MATERIALS PROVIDED: Begin

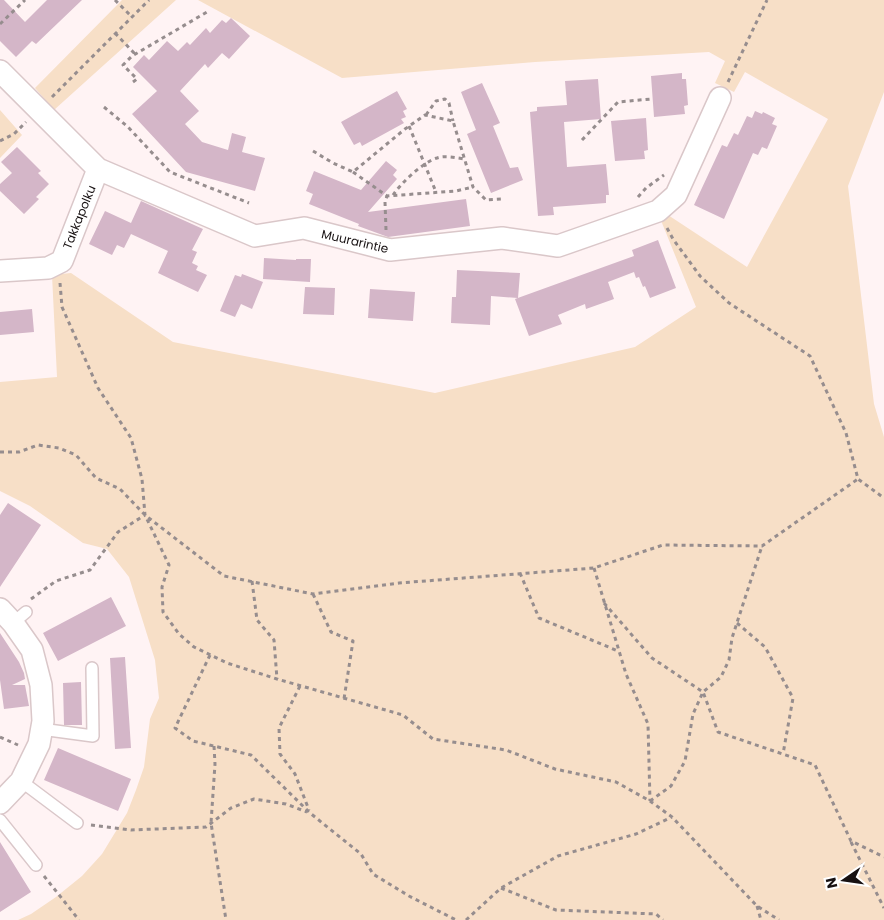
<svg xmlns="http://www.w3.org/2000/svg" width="884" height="920" font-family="Poppins,sans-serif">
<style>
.green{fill:#f7dfc7}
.building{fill:#d4b6c8}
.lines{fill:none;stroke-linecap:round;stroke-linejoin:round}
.lane-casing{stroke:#dac7c9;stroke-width:14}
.street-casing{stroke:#dac7c9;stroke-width:24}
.path{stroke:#968d8e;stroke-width:3;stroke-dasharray:4 4;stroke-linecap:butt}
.lane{stroke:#fff;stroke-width:11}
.street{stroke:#fff;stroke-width:21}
.labels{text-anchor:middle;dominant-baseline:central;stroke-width:5;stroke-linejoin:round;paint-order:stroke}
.street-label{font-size:12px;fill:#171112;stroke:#fff}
</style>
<rect width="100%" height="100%" fill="#fff3f4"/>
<path class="green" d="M 122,0 L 176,0 L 54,110 L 35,88 Z
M 198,0 L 884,0 L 884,92 L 848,186 L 874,404 L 884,437 L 884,920 L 18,920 L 31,914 L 56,897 L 82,876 L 102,854 L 127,813 L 136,790 L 144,767 L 150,719 L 159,698 L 155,660 L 129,577 L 107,549 L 83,543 L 30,506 L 0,491 L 0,382 L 57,377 L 52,275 L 71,273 L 173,342 L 435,393 L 635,347 L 696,307 L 660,218 L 668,215 L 747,267 L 828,119 L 745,72 L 734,92 L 715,83 L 725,61 L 709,52 L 535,62 L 342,78 Z
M 0,110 L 22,135 L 0,158 Z"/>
<path class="building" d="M 0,0 L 4,0 L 25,22 L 47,0 L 82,0 L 36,44 L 32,41 L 16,57 L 0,41 Z
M 231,18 L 250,36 L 229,59 L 222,53 L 208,68 L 205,64 L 180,91 L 199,111 L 185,124 L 202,142 L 228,150 L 232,133 L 246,137 L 242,152 L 265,158 L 255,191 L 186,172 L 132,114 L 157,91 L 133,67 L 144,55 L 149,60 L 167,41 L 178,51 L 187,42 L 190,45 L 206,28 L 210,33 L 222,20 L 226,23 Z
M 682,73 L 682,79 L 686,79 L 688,105 L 684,106 L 685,114 L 654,117 L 651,76 Z
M 598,79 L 601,119 L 564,122 L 567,167 L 606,164 L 609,195 L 606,195 L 606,203 L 553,207 L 554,215 L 538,216 L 530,112 L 537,111 L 537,107 L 567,105 L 565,81 Z
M 482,83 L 500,123 L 493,126 L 510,168 L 518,167 L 523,180 L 491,193 L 467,134 L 476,130 L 461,92 Z
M 397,91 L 407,109 L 403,111 L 406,117 L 401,119 L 404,123 L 362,146 L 360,142 L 354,145 L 341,122 Z
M 755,111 L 762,114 L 763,112 L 775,118 L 772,124 L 777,126 L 767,149 L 762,147 L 758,155 L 753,153 L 724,219 L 694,205 L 722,145 L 727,147 L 734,133 L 738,135 L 747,116 L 752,118 Z
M 646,118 L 648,150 L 644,151 L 645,159 L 615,161 L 611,121 Z
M 17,147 L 41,171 L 38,173 L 49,184 L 36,197 L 39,199 L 24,214 L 0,191 L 0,184 L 12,173 L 1,162 Z
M 386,161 L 397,170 L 393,175 L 397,179 L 368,212 L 466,199 L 470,226 L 388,237 L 358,226 L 359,224 L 309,204 L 313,194 L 306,191 L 314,171 L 361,190 Z
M 141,201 L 203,229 L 192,250 L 197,252 L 192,263 L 198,266 L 196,270 L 207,275 L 198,292 L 158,273 L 168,251 L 131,234 L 124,248 L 117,245 L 112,255 L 89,244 L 105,211 L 131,223 Z
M 658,240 L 676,288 L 650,298 L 645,286 L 643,287 L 639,277 L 636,278 L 634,272 L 608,282 L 614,299 L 586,309 L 585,304 L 558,315 L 562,324 L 529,336 L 515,299 L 634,256 L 632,250 Z
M 264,258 L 296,260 L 296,259 L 311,259 L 310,282 L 263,279 Z
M 457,270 L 520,273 L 518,298 L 491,296 L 490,325 L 451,323 L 452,297 L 456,297 Z
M 242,274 L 263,282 L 252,309 L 241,304 L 235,317 L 220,311 L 235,275 L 241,277 Z
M 305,287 L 335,288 L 334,315 L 303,314 Z
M 370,289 L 415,292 L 413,321 L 368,318 Z
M 32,309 L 34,332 L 0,335 L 0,312 Z
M 8,503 L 41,525 L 0,587 L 0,515 Z
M 111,597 L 126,626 L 58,661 L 43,633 Z
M 0,633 L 19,662 L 24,673 L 25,679 L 12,685 L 25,685 L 29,706 L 4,709 L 0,680 Z
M 125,657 L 131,748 L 115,749 L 110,658 Z
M 81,682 L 82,725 L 64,725 L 63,683 Z
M 58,748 L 131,779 L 118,811 L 44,780 Z
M 0,842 L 31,892 L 0,912 Z"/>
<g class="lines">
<defs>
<path id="lane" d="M 13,623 L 26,612
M 41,729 L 93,736 L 92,668
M 21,781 L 77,823
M 0,820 L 36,865"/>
<path id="street" d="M 0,71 L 98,169 L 255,236 L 304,228 L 390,250 L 502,238 L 558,246 L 658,211 L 676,195 L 720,98
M 0,271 L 48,268 L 62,261 L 98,169
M 0,609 L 13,623 L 32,650 L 41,685 L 43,721 L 39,744 L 21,781 L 0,803"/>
</defs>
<use href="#lane" class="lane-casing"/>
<use href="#street" class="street-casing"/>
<path class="path" d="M 115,0 L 132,17
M 0,24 L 25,0
M 115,33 L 135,54
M 133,82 L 137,79 L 123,65 L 132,56 L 207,12
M 728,82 L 767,0
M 52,97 L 149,0
M 104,107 L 128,127 L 170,172 L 249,203
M 426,115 L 436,101 L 445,99 L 449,103 L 453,121
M 409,126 L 436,192
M 582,140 L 618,102 L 651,99
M 0,141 L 14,134 L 26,122
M 313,151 L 333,163 L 353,172 L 405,129 L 425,115 L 453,121 L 473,187 L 486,200 L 502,199
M 353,172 L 387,196 L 456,191 L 473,187
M 393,195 C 401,183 423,162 437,158 C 445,155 457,158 465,159
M 638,197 L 646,188 L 664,175
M 667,228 L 673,239 L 700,276 L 729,303 L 810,356 L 846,433 L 858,479 L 884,498
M 386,230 L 385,202 L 387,196
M 60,283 L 62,307 L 98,388 L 131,438 L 142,479 L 145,515 L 169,565 L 162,587 L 163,612 L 179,634 L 194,647 L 227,663 L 277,679 L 403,715 L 433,739 L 506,750 L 555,769 L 616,782 L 650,801 L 672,817 L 757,906 L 779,920
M 0,452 L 19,452 L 38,445 L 59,448 L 76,455 L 96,478 L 120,489 L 145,515 L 224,576 L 313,594 L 399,583 L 594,568 L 663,545 L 762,546 L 858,479
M 594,568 L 626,674 L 648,724 L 650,801
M 520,573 L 539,618 L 618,651
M 252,581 L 257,620 L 274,640 L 277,679
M 313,594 L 331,632 L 353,641 L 344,699
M 31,599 L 56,581 L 90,570 L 118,532 L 145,515
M 604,603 L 652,658 L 703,692 L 718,732 L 815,765 L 851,841 L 884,857
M 737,623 L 765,647 L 793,698 L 783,754
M 210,655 L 175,728 L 193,741 L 251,755 L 310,813 L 361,854 L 373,874 L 409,896 L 456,920
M 300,686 L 279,728 L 280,754 L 295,774 L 309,810
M 0,737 L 18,745
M 214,746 L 215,764 L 211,823 L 226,920
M 650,801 L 671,786 L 685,761 L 693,714 L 703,692 L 721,677 L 729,660 L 732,638 L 762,546
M 91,825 L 131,830 L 206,827 L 231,808 L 254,799 L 286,804 L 307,812
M 851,842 L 884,908
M 44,876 L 79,920
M 501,888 L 556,910 L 656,914 L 663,920
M 757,906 L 761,920
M 466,920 L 501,888 L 558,856 L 636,834 L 672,817"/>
<use href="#lane" class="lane"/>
<use href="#street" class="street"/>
</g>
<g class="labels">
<g class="street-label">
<text transform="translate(79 217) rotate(-68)">Takkapolku</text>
<text transform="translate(355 241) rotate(13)">Muurarintie</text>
</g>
</g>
<g transform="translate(844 880) rotate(257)" stroke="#ffffff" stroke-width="4" paint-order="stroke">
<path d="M0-4L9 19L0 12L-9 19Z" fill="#171112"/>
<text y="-8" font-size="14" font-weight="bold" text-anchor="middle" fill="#171112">N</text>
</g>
</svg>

MATERIALS PROVIDED: End

GOAL OF THE EXERCISE =
Each line that includes the string "lines" should be copied from the data.

FINAL ANSWER =
.lines{fill:none;stroke-linecap:round;stroke-linejoin:round}
<g class="lines">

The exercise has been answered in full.